Material to process >>

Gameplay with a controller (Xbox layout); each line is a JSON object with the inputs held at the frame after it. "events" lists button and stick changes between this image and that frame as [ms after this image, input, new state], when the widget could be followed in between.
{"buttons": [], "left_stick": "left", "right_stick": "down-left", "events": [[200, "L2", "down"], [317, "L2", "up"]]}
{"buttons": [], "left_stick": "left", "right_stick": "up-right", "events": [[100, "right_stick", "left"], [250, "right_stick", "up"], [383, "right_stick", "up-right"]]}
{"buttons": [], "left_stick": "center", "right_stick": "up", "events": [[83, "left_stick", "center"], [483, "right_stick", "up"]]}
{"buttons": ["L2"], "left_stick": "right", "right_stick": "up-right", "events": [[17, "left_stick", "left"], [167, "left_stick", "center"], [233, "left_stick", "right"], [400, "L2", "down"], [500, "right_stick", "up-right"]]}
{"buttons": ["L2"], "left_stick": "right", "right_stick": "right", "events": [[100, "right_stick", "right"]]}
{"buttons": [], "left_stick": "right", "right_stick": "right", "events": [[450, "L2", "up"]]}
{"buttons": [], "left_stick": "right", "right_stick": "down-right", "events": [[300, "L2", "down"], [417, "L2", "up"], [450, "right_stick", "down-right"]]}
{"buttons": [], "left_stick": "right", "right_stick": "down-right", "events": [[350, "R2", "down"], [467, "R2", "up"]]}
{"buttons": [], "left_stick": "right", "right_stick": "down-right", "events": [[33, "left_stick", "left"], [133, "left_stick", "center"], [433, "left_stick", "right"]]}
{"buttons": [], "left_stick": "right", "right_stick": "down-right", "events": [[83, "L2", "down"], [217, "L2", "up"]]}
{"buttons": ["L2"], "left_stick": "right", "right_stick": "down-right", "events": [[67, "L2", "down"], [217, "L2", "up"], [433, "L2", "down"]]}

What you need to do >> Filter by the word "center": copy every line of the data that holds it.

Solution to this task >>
{"buttons": [], "left_stick": "center", "right_stick": "up", "events": [[83, "left_stick", "center"], [483, "right_stick", "up"]]}
{"buttons": ["L2"], "left_stick": "right", "right_stick": "up-right", "events": [[17, "left_stick", "left"], [167, "left_stick", "center"], [233, "left_stick", "right"], [400, "L2", "down"], [500, "right_stick", "up-right"]]}
{"buttons": [], "left_stick": "right", "right_stick": "down-right", "events": [[33, "left_stick", "left"], [133, "left_stick", "center"], [433, "left_stick", "right"]]}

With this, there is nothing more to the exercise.